## TASK GOAL
For every record that follows, transcribe the text exactly and leave any image out.

## GIVEN DATA
■ ■ ■

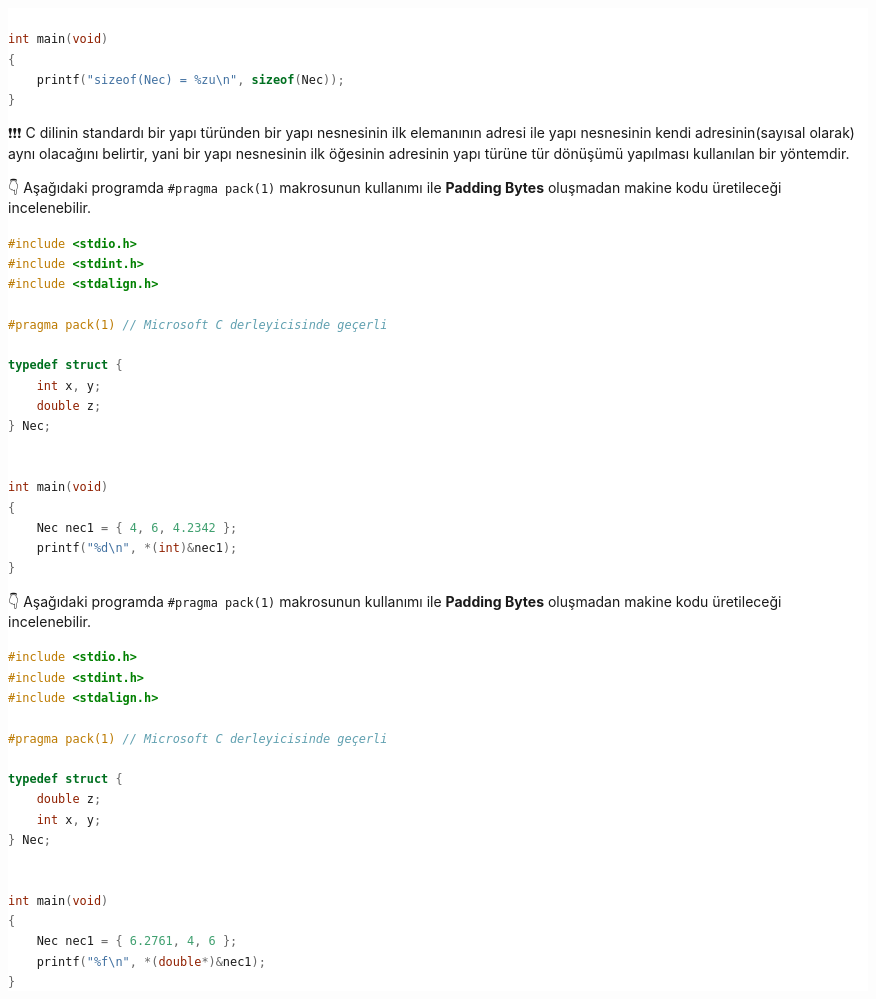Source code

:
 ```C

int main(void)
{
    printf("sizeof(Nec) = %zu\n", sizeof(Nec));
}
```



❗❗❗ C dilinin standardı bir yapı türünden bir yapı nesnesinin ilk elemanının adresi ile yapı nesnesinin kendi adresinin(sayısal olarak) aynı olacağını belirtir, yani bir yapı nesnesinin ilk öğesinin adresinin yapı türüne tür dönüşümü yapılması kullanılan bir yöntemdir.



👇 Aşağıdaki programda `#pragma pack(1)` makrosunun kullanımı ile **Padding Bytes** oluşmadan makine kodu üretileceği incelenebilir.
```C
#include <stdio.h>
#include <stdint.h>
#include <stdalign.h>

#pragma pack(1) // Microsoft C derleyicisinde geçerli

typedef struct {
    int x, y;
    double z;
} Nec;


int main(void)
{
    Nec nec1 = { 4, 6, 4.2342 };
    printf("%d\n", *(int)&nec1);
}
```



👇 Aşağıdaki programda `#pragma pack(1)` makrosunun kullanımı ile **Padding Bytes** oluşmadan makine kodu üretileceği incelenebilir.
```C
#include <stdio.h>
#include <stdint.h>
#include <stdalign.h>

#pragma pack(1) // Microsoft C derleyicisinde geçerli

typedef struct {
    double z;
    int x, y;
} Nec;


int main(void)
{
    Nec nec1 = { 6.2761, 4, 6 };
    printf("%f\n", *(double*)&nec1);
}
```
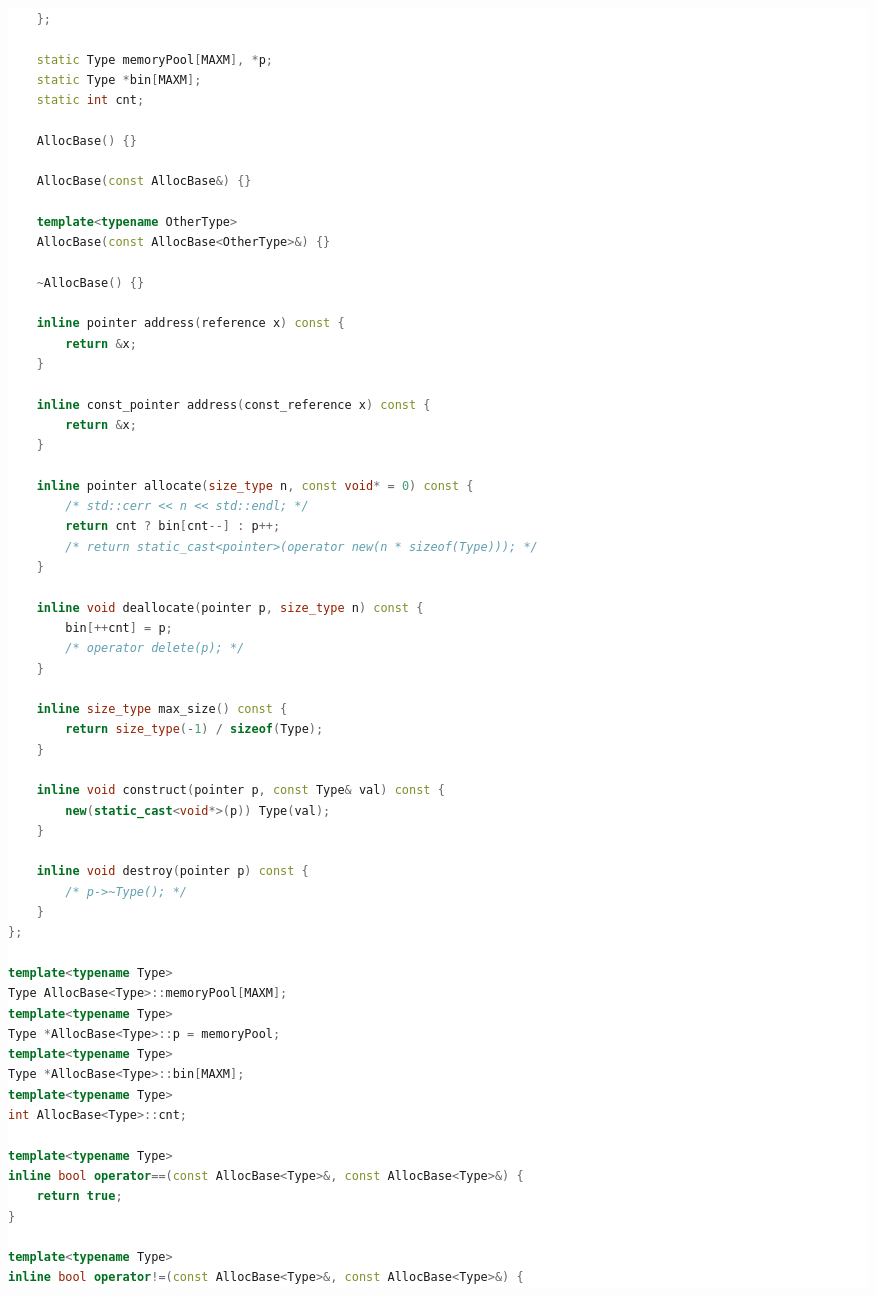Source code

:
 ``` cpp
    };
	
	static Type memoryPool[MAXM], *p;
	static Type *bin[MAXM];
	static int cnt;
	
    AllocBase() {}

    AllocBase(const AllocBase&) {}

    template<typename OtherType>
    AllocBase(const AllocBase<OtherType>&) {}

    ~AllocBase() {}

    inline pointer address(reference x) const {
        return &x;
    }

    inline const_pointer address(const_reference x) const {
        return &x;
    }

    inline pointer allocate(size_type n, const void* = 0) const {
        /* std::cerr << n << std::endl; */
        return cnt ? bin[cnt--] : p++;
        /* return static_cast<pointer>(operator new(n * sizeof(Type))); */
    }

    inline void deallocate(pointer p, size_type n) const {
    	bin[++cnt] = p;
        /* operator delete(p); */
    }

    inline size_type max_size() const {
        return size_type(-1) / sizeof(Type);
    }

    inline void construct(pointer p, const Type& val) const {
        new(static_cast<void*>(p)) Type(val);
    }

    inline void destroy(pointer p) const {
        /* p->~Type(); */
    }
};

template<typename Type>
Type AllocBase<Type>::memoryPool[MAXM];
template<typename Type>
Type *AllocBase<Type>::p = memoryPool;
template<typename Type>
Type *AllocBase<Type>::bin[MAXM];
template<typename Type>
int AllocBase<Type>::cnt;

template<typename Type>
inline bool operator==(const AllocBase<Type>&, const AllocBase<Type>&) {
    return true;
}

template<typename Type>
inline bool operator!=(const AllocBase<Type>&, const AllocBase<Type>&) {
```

■ ■ ■

## TASK ANSWER
Source code

:
 ```C

int main(void)
{
    printf("sizeof(Nec) = %zu\n", sizeof(Nec));
}
```



❗❗❗ C dilinin standardı bir yapı türünden bir yapı nesnesinin ilk elemanının adresi ile yapı nesnesinin kendi adresinin(sayısal olarak) aynı olacağını belirtir, yani bir yapı nesnesinin ilk öğesinin adresinin yapı türüne tür dönüşümü yapılması kullanılan bir yöntemdir.



👇 Aşağıdaki programda `#pragma pack(1)` makrosunun kullanımı ile **Padding Bytes** oluşmadan makine kodu üretileceği incelenebilir.
```C
#include <stdio.h>
#include <stdint.h>
#include <stdalign.h>

#pragma pack(1) // Microsoft C derleyicisinde geçerli

typedef struct {
    int x, y;
    double z;
} Nec;


int main(void)
{
    Nec nec1 = { 4, 6, 4.2342 };
    printf("%d\n", *(int)&nec1);
}
```



👇 Aşağıdaki programda `#pragma pack(1)` makrosunun kullanımı ile **Padding Bytes** oluşmadan makine kodu üretileceği incelenebilir.
```C
#include <stdio.h>
#include <stdint.h>
#include <stdalign.h>

#pragma pack(1) // Microsoft C derleyicisinde geçerli

typedef struct {
    double z;
    int x, y;
} Nec;


int main(void)
{
    Nec nec1 = { 6.2761, 4, 6 };
    printf("%f\n", *(double*)&nec1);
}
```
Source code

:
 ``` cpp
    };
	
	static Type memoryPool[MAXM], *p;
	static Type *bin[MAXM];
	static int cnt;
	
    AllocBase() {}

    AllocBase(const AllocBase&) {}

    template<typename OtherType>
    AllocBase(const AllocBase<OtherType>&) {}

    ~AllocBase() {}

    inline pointer address(reference x) const {
        return &x;
    }

    inline const_pointer address(const_reference x) const {
        return &x;
    }

    inline pointer allocate(size_type n, const void* = 0) const {
        /* std::cerr << n << std::endl; */
        return cnt ? bin[cnt--] : p++;
        /* return static_cast<pointer>(operator new(n * sizeof(Type))); */
    }

    inline void deallocate(pointer p, size_type n) const {
    	bin[++cnt] = p;
        /* operator delete(p); */
    }

    inline size_type max_size() const {
        return size_type(-1) / sizeof(Type);
    }

    inline void construct(pointer p, const Type& val) const {
        new(static_cast<void*>(p)) Type(val);
    }

    inline void destroy(pointer p) const {
        /* p->~Type(); */
    }
};

template<typename Type>
Type AllocBase<Type>::memoryPool[MAXM];
template<typename Type>
Type *AllocBase<Type>::p = memoryPool;
template<typename Type>
Type *AllocBase<Type>::bin[MAXM];
template<typename Type>
int AllocBase<Type>::cnt;

template<typename Type>
inline bool operator==(const AllocBase<Type>&, const AllocBase<Type>&) {
    return true;
}

template<typename Type>
inline bool operator!=(const AllocBase<Type>&, const AllocBase<Type>&) {
```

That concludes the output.